Does the Overall result diagnose emotional problems?

No. It is the keyed total of a self-report questionnaire. It can highlight a pattern worth reflecting on, but it is not a clinical diagnosis, treatment recommendation, or substitute for a fuller assessment.

Why can my total look solid while one lane looks low?

Because Overall result averages all 33 keyed items together. A decent total can still hide a low Lowest lane when one theme trails the others. That is why Profile spread and the Response ledger matter.

Are the four reading lanes official SSEIT subscales?

No. They are reflective groupings used here to summarize the item pattern. The official SSEIT result is still the total score, not these four lane means.

Why did nothing happen after I answered most of the questions?

The report only renders after all 33 items are answered.
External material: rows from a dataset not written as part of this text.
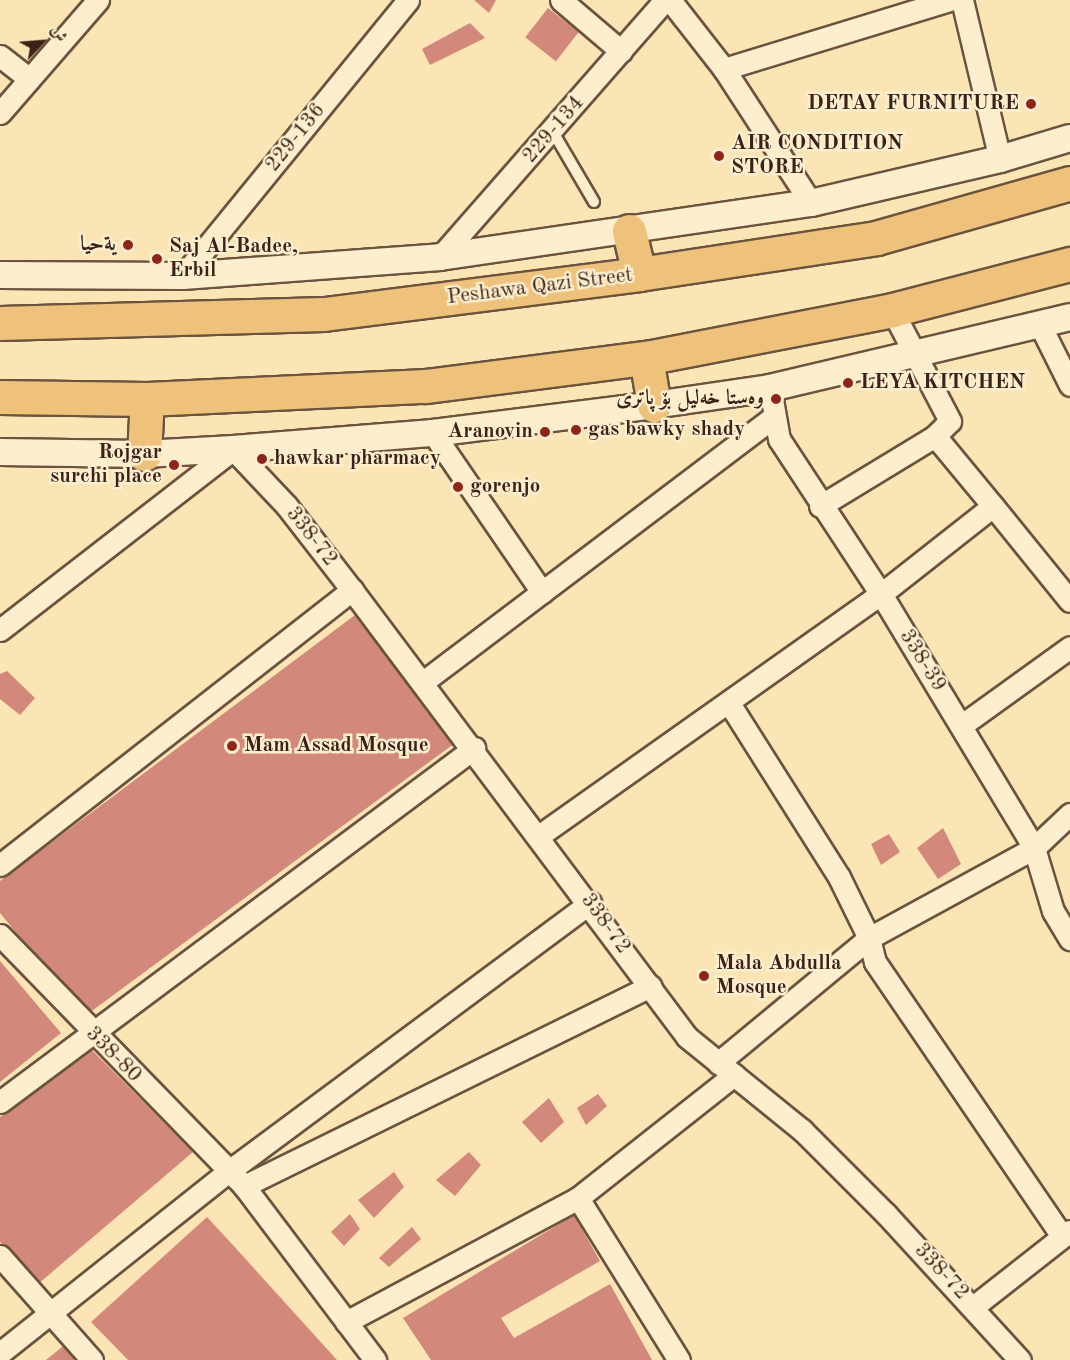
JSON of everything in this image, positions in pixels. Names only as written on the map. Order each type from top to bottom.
[{"type":"highway","name":"Peshawa Qazi Street","points":[[0,323],[324,314],[639,274],[876,238],[1070,183]]},
{"type":"highway","points":[[629,231],[639,274]]},
{"type":"highway","points":[[0,397],[147,399],[426,386],[646,358],[892,310],[1070,264]]},
{"type":"highway","points":[[646,358],[654,405]]},
{"type":"highway","points":[[144,454],[147,399]]},
{"type":"street","points":[[0,113],[98,0]]},
{"type":"street","name":"229-136","points":[[183,276],[408,0]]},
{"type":"street","points":[[561,0],[621,51]]},
{"type":"street","name":"229-134","points":[[440,257],[553,132],[665,0]]},
{"type":"street","points":[[670,0],[724,69],[811,203]]},
{"type":"street","points":[[724,69],[948,0]]},
{"type":"street","points":[[962,0],[1000,159]]},
{"type":"street","points":[[0,56],[29,79]]},
{"type":"street","points":[[0,276],[183,276],[440,257],[811,203],[1000,159],[1070,138]]},
{"type":"street","points":[[820,506],[935,436],[950,421],[949,412],[914,356],[892,310]]},
{"type":"street","points":[[0,452],[144,454],[433,433],[770,388],[914,356],[1070,317]]},
{"type":"street","points":[[1040,326],[1070,385]]},
{"type":"street","name":"338-39","points":[[770,388],[779,439],[820,506],[881,594],[962,725],[1034,849],[1053,911],[1070,939]]},
{"type":"street","points":[[423,682],[774,417]]},
{"type":"street","points":[[433,433],[542,592]]},
{"type":"street","points":[[935,436],[1070,601]]},
{"type":"street","points":[[0,630],[233,449]]},
{"type":"street","name":"338-72","points":[[233,449],[286,505],[474,748],[687,1037],[810,1139],[973,1307],[1020,1360]]},
{"type":"street","points":[[540,835],[881,594],[993,506]]},
{"type":"street","points":[[0,866],[352,590]]},
{"type":"street","points":[[962,725],[1070,647]]},
{"type":"street","points":[[729,703],[838,877],[869,938],[875,962],[1066,1234],[973,1307]]},
{"type":"street","points":[[0,1102],[474,748]]},
{"type":"street","points":[[346,1322],[578,1198],[726,1069],[869,938],[1034,849],[1070,814]]},
{"type":"street","points":[[0,1353],[49,1311],[237,1178],[590,903]]},
{"type":"street","name":"338-80","points":[[0,935],[92,1034],[237,1178],[375,1360]]},
{"type":"street","points":[[237,1178],[650,986]]},
{"type":"street","points":[[578,1198],[678,1360]]},
{"type":"street","points":[[0,1256],[92,1360]]},
{"type":"lane","points":[[553,132],[594,202]]},
{"type":"building","points":[[474,0],[496,0],[489,13]]},
{"type":"building","points":[[548,8],[579,32],[556,61],[525,37]]},
{"type":"building","points":[[470,23],[485,38],[430,65],[422,49]]},
{"type":"building","points":[[355,615],[455,743],[85,1016],[0,913],[0,881]]},
{"type":"building","points":[[7,671],[35,698],[20,715],[0,699],[0,674]]},
{"type":"building","points":[[943,828],[961,864],[938,879],[917,848]]},
{"type":"building","points":[[889,834],[900,852],[881,865],[871,844]]},
{"type":"building","points":[[0,961],[61,1033],[0,1082]]},
{"type":"building","points":[[88,1046],[193,1152],[38,1284],[0,1242],[0,1117]]},
{"type":"building","points":[[598,1094],[607,1106],[586,1125],[577,1108]]},
{"type":"building","points":[[549,1098],[564,1122],[541,1143],[522,1122]]},
{"type":"building","points":[[469,1152],[481,1165],[455,1196],[436,1180]]},
{"type":"building","points":[[394,1172],[404,1187],[374,1218],[358,1200]]},
{"type":"building","points":[[350,1214],[360,1229],[344,1246],[331,1232]]},
{"type":"building","points":[[574,1215],[600,1261],[501,1318],[514,1338],[610,1284],[652,1360],[431,1360],[403,1318]]},
{"type":"building","points":[[207,1217],[337,1360],[128,1360],[91,1322]]},
{"type":"building","points":[[412,1227],[421,1239],[389,1267],[379,1258]]},
{"type":"building","points":[[67,1343],[81,1360],[46,1360]]},
{"type":"place","name":"DETAY FURNITURE","points":[[1031,104]]},
{"type":"place","name":"AIR CONDITION STORE","points":[[719,156]]},
{"type":"place","name":"يةحيا","points":[[128,245]]},
{"type":"place","name":"Saj Al-Badee, Erbil","points":[[157,259]]},
{"type":"place","name":"LEYA KITCHEN","points":[[848,383]]},
{"type":"place","name":"وەستا خەلیل بۆ پاتری","points":[[776,399]]},
{"type":"place","name":"gas bawky shady","points":[[576,430]]},
{"type":"place","name":"Aranovin","points":[[545,432]]},
{"type":"place","name":"hawkar pharmacy","points":[[262,459]]},
{"type":"place","name":"Rojgar surchi place","points":[[174,465]]},
{"type":"place","name":"gorenjo","points":[[458,487]]},
{"type":"place","name":"Mam Assad Mosque","points":[[232,746]]},
{"type":"place","name":"Mala Abdulla Mosque","points":[[704,976]]}]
If the score cards or charts are missing, look for the unanswered prompt in the item navigator, complete it, and the finished report should appear.
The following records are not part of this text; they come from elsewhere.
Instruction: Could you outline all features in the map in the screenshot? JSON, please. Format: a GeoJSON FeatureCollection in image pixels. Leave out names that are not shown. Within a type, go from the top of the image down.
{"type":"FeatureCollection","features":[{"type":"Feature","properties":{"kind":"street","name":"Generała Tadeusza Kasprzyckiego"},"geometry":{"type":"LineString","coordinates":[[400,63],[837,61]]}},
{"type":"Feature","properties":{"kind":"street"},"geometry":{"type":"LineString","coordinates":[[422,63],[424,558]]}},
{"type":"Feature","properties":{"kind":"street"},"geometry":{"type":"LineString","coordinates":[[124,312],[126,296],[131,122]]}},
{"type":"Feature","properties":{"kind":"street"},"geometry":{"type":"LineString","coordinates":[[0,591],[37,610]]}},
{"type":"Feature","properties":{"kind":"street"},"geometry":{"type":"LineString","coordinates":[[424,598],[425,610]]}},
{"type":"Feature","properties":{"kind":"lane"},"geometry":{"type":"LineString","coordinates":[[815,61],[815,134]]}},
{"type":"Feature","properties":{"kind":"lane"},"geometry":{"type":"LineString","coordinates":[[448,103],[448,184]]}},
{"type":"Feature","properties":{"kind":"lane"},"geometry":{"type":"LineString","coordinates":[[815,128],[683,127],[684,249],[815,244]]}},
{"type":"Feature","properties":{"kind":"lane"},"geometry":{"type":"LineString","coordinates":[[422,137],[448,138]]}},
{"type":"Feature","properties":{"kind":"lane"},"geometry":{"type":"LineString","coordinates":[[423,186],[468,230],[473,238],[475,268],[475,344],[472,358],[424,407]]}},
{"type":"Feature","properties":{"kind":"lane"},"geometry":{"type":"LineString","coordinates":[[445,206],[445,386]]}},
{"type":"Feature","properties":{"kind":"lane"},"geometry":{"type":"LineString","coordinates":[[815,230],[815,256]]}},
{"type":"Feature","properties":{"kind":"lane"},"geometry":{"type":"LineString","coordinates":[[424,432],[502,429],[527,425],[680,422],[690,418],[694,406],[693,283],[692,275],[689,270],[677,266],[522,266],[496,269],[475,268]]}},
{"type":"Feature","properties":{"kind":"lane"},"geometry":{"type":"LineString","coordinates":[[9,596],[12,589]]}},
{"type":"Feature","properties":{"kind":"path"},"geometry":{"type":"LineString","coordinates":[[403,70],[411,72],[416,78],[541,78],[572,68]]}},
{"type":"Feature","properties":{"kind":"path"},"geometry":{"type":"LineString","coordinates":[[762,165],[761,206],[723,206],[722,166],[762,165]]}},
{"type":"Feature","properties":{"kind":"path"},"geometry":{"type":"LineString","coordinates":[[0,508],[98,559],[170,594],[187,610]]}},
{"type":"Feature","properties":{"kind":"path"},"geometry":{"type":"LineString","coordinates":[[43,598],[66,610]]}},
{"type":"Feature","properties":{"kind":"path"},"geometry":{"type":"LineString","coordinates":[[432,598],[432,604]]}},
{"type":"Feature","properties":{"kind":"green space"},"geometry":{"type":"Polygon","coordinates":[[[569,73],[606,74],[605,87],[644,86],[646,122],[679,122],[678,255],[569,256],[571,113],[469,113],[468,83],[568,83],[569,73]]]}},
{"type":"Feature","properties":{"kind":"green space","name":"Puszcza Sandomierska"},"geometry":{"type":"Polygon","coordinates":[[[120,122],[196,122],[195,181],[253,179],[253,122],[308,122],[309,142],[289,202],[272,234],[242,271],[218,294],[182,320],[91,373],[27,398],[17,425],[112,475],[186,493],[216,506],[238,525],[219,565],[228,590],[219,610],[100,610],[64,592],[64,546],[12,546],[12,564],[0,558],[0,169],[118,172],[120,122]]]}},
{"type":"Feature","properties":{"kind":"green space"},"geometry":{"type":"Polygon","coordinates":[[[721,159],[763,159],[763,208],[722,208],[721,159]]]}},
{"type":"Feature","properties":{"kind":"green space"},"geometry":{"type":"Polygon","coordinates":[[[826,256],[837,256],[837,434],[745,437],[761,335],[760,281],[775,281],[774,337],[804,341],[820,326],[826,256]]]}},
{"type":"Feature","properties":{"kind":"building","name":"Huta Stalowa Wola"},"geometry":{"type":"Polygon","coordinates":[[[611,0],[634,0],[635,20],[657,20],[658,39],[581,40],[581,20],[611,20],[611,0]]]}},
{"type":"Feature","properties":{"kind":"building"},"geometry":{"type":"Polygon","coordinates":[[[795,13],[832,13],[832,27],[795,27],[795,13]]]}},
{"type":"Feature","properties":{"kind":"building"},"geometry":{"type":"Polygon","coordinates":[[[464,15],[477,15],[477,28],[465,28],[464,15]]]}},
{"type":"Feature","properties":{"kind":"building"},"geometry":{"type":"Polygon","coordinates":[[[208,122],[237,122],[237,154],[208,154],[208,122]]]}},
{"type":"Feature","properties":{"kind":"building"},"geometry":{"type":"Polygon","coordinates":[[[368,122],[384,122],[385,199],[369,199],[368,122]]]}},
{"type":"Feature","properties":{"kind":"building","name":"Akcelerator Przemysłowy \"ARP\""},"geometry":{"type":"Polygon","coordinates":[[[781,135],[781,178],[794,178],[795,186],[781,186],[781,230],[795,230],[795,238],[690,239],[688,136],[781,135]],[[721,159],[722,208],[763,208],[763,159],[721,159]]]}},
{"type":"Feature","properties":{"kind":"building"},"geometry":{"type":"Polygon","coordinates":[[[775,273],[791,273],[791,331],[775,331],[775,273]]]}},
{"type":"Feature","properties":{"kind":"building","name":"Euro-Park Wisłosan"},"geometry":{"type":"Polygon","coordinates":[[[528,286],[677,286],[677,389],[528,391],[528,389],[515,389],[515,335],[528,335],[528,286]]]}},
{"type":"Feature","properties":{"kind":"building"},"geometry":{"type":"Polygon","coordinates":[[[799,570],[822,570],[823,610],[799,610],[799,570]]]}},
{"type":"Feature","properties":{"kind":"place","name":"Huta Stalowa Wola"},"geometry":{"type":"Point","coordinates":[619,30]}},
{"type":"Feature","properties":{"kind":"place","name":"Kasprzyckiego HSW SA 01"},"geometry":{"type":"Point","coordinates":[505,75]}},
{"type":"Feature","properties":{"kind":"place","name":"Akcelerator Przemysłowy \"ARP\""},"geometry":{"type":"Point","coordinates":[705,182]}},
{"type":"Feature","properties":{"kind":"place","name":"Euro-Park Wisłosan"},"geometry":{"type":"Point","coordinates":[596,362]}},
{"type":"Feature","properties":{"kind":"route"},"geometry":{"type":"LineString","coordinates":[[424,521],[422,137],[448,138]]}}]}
Do my responses stay on this device?

Scoring happens locally, but the encoded response string and interpretation settings are mirrored into the address, so a saved or shared link can recreate the run. Exporting chart images, CSV files, DOCX, or JSON also creates files outside the current session.

Glossary

SSEIT
The Schutte Self-Report Emotional Intelligence Test, a 33-item self-report measure of perceived emotional intelligence.
Assessing Emotions Scale
Another common name for the SSEIT in the research literature.
Reverse-keyed item
An item whose raw response is flipped before scoring so higher keyed values still point in the same overall direction.
Mean item score
The total SSEIT score divided by 33, used here to place the sum back on the original 1 to 5 response scale.
Reflective lane
A local item grouping used to explain where the completed answer pattern looks stronger or weaker.
Reference point
A descriptive comparison value such as the pooled mean or the scale midpoint, used only for context.